» WHAT IS REQUIRED: Edit the records below by changing each "Hondsberg" to "Huize Hondsberg", and give all the lines back with nothing else altered.

EXTRACTED INFORMATION Block Start

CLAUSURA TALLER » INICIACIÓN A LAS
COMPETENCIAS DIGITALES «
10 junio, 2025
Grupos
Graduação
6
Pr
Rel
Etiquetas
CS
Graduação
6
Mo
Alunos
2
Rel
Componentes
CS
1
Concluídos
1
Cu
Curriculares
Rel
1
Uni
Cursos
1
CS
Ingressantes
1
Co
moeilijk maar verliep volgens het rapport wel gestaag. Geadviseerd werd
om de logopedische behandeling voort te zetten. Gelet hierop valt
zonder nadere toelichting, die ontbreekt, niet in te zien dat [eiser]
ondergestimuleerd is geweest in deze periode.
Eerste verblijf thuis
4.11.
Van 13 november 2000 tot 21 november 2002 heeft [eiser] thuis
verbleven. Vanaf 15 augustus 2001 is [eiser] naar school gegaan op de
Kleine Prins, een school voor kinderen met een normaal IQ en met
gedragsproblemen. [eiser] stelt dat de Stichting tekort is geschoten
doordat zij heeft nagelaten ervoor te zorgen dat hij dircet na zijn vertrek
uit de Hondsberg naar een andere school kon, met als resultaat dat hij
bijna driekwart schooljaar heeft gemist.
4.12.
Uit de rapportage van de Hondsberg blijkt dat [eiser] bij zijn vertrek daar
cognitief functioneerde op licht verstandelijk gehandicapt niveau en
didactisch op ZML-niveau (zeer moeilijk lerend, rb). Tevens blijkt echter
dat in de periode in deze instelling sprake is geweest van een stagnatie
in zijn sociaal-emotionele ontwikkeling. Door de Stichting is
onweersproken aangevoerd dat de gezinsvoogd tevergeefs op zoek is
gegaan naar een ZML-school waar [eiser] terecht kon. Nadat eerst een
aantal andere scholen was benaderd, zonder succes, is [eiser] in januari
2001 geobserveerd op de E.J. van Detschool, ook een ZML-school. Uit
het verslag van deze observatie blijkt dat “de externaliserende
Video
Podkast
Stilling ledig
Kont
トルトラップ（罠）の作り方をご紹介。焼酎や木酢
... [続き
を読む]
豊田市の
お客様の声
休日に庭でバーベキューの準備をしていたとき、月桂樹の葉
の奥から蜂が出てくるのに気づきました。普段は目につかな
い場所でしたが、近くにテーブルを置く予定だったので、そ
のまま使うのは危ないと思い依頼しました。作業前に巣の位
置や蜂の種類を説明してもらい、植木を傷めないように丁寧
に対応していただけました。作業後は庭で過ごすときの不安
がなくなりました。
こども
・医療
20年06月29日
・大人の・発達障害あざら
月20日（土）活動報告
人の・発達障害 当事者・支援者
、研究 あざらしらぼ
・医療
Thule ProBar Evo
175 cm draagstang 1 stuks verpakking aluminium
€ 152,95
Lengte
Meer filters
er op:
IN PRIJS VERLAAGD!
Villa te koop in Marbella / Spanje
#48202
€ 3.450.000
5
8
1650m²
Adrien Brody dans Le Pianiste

EXTRACTED INFORMATION Block End

» SOLUTION:
CLAUSURA TALLER » INICIACIÓN A LAS
COMPETENCIAS DIGITALES «
10 junio, 2025
Grupos
Graduação
6
Pr
Rel
Etiquetas
CS
Graduação
6
Mo
Alunos
2
Rel
Componentes
CS
1
Concluídos
1
Cu
Curriculares
Rel
1
Uni
Cursos
1
CS
Ingressantes
1
Co
moeilijk maar verliep volgens het rapport wel gestaag. Geadviseerd werd
om de logopedische behandeling voort te zetten. Gelet hierop valt
zonder nadere toelichting, die ontbreekt, niet in te zien dat [eiser]
ondergestimuleerd is geweest in deze periode.
Eerste verblijf thuis
4.11.
Van 13 november 2000 tot 21 november 2002 heeft [eiser] thuis
verbleven. Vanaf 15 augustus 2001 is [eiser] naar school gegaan op de
Kleine Prins, een school voor kinderen met een normaal IQ en met
gedragsproblemen. [eiser] stelt dat de Stichting tekort is geschoten
doordat zij heeft nagelaten ervoor te zorgen dat hij dircet na zijn vertrek
uit de Huize Hondsberg naar een andere school kon, met als resultaat dat hij
bijna driekwart schooljaar heeft gemist.
4.12.
Uit de rapportage van de Huize Hondsberg blijkt dat [eiser] bij zijn vertrek daar
cognitief functioneerde op licht verstandelijk gehandicapt niveau en
didactisch op ZML-niveau (zeer moeilijk lerend, rb). Tevens blijkt echter
dat in de periode in deze instelling sprake is geweest van een stagnatie
in zijn sociaal-emotionele ontwikkeling. Door de Stichting is
onweersproken aangevoerd dat de gezinsvoogd tevergeefs op zoek is
gegaan naar een ZML-school waar [eiser] terecht kon. Nadat eerst een
aantal andere scholen was benaderd, zonder succes, is [eiser] in januari
2001 geobserveerd op de E.J. van Detschool, ook een ZML-school. Uit
het verslag van deze observatie blijkt dat “de externaliserende
Video
Podkast
Stilling ledig
Kont
トルトラップ（罠）の作り方をご紹介。焼酎や木酢
... [続き
を読む]
豊田市の
お客様の声
休日に庭でバーベキューの準備をしていたとき、月桂樹の葉
の奥から蜂が出てくるのに気づきました。普段は目につかな
い場所でしたが、近くにテーブルを置く予定だったので、そ
のまま使うのは危ないと思い依頼しました。作業前に巣の位
置や蜂の種類を説明してもらい、植木を傷めないように丁寧
に対応していただけました。作業後は庭で過ごすときの不安
がなくなりました。
こども
・医療
20年06月29日
・大人の・発達障害あざら
月20日（土）活動報告
人の・発達障害 当事者・支援者
、研究 あざらしらぼ
・医療
Thule ProBar Evo
175 cm draagstang 1 stuks verpakking aluminium
€ 152,95
Lengte
Meer filters
er op:
IN PRIJS VERLAAGD!
Villa te koop in Marbella / Spanje
#48202
€ 3.450.000
5
8
1650m²
Adrien Brody dans Le Pianiste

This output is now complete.